Metadata generation - Githubissues

ControlNet / LAV-DF

[CVIU] Glitch in the Matrix: A Large Scale Benchmark for Content Driven Audio-Visual Forgery Detection and Localization

https://www.sciencedirect.com/science/article/pii/S1077314223001984

Other

67 stars 8 forks source link

Metadata generation #6

Closed TimWalita closed 1 year ago

TimWalita commented 1 year ago

Hello, I want to test your code on my own videos. Is there a way to generate the required metadata automatically for my own videos? I.e. how did you generate the metadata for LAV-DF? Do you have code for this?

ControlNet commented 1 year ago

Hi, the metadata format is a json file. Please follow the following description to build metadata for your video,

file: str. The file path.
n_fakes: int. The number of fake segments.
fake_periods: list[list[float]]. A list of fake segments' start and end timestamp pairs, for example [[2.5, 2.78], [3.1, 3.23]] means there are 2 fake segments.
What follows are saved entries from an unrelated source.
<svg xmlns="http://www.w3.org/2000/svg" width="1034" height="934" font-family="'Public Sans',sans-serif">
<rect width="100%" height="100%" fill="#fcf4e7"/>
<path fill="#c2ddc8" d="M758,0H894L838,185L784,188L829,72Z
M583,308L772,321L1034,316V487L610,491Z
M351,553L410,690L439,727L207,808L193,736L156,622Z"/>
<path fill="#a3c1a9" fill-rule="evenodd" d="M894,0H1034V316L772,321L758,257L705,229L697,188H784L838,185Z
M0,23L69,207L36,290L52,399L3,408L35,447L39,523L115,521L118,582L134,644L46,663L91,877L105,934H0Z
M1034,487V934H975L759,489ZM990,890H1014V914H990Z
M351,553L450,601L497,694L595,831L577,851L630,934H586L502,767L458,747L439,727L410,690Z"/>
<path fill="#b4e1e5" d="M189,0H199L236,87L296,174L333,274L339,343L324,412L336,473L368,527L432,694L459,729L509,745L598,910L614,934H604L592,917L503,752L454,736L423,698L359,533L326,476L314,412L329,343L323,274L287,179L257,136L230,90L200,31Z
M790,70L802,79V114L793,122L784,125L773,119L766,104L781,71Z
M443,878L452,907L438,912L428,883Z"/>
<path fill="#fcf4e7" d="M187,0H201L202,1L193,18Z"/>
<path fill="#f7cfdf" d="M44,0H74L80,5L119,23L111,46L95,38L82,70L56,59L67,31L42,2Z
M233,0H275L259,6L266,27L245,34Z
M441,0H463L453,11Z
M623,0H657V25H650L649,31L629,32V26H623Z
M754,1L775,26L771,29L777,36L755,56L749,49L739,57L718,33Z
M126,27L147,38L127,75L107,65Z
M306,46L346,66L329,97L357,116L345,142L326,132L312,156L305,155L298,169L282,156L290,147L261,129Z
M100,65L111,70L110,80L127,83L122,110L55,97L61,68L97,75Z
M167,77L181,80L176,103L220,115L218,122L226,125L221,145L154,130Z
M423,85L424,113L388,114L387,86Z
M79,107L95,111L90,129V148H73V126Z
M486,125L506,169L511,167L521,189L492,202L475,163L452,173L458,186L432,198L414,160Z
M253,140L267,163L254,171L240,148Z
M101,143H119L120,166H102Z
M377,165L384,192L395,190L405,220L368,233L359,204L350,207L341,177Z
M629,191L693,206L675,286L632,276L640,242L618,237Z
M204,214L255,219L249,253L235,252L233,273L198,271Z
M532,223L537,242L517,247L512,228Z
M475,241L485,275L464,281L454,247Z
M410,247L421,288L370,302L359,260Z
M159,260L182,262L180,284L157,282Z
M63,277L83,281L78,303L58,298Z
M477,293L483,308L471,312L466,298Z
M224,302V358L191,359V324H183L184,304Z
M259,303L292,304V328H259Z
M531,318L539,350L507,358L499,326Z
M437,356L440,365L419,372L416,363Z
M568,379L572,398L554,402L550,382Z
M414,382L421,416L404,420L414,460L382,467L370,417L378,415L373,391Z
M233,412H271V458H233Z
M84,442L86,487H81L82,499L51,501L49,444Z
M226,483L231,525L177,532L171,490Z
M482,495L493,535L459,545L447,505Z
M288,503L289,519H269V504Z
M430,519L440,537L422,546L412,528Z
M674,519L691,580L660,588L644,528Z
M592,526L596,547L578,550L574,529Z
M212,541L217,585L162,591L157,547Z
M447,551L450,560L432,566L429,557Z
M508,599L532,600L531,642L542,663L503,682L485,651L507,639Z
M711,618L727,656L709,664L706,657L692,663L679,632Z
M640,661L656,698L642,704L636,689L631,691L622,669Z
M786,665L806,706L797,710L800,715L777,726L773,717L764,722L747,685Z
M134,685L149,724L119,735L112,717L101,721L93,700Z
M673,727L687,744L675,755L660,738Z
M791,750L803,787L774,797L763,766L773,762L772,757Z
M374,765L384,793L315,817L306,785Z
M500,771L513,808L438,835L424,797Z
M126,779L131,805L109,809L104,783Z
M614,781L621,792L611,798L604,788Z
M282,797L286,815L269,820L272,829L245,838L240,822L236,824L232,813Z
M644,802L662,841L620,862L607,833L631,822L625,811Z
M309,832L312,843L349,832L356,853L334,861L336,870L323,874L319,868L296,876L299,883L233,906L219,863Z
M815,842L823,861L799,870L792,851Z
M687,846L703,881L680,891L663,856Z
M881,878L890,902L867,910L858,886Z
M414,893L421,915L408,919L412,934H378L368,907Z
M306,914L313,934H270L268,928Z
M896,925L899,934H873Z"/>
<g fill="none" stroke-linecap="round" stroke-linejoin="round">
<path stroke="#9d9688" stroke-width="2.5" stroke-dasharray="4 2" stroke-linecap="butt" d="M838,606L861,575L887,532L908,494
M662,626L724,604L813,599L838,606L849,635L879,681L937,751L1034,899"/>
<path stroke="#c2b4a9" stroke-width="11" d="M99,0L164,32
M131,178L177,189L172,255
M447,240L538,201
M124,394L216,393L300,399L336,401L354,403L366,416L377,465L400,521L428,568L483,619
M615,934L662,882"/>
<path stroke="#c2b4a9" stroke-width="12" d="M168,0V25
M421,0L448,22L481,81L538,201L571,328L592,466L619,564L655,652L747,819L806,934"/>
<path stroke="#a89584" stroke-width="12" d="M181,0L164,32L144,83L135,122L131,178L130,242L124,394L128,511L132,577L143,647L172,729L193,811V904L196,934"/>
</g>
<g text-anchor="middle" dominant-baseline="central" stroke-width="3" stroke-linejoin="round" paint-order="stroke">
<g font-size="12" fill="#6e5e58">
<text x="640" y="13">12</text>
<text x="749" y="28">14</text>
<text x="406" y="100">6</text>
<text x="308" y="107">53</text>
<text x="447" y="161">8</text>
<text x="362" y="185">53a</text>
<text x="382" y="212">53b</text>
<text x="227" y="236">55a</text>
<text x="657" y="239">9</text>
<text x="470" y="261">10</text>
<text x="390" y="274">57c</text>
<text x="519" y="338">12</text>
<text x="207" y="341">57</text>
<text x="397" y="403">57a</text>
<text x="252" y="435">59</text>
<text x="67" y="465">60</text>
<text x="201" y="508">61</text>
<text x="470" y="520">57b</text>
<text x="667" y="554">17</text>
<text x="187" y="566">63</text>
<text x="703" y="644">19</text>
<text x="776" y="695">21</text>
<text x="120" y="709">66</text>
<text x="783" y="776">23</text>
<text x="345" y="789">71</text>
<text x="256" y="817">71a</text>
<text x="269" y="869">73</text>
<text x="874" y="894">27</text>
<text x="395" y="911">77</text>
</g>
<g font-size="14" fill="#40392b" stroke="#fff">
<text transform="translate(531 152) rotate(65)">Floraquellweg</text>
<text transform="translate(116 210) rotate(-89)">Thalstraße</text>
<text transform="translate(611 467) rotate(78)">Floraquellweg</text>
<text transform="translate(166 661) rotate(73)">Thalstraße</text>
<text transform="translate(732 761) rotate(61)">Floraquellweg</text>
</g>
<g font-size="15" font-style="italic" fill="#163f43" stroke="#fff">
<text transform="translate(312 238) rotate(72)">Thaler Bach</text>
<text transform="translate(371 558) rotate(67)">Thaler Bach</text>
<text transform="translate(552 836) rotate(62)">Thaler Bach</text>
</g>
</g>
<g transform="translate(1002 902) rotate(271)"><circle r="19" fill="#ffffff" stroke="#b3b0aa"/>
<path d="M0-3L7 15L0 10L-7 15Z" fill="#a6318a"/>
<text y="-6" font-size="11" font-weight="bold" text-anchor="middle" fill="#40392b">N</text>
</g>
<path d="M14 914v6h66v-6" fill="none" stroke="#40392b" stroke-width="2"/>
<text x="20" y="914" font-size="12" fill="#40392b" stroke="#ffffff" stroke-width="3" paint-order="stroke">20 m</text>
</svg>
One is from 2.5 second to 2.78 second, another is from 3.1 second to 3.23 second. The legnth of this list should fit the n_fakes.
duration: float. length of the video in seconds.
original: str. The original real video of fake video. Set to null for real video.
modify_video: bool. The visual modality is modified or not.
modify_audio: bool. The audio modality is modified or not.
split: The train/dev/test split.
video_frames: The number of frames for this sample.
audio_channels: The number of audio channel. 1 for mono channel and 2 for stereo.
audio_frames: The length of the audio wave form array.

TimWalita commented 1 year ago

Hi, thank you for your quick answer. Do you have the code to collect most of these information automatically? It would be a pain to do this manually for a lot of videos. Also, what if I don't know the fake periods? Can I just use a face detector to determine the sequence where any face occurs and figure out somehow whether these sequences are fake or not? Or would this just crush the detection accuracy if most of those faces are no fakes?

ControlNet commented 1 year ago

Do you have the code to collect most of these information automatically?

Of course, everything can be done automatically. If you assume your video is fully fake or real and do classification task, you can refer to #4.

Also, what if I don't know the fake periods?

If you only want to use the model to infer some video, you can directly load the model, coding a similar dataloader and forward the data into the model. After that, the model will output a boundary map, using the postprocess code provided in the repo can turn it to segments prediction.

If you want to train the model on some dataset, the label is required.

Can I just use a face detector to determine the sequence where any face occurs and figure out somehow whether these sequences are fake or not? Or would this just crush the detection accuracy if most of those faces are no fakes?

This method only takes the cropped facial video as input, so it cannot do group analysis.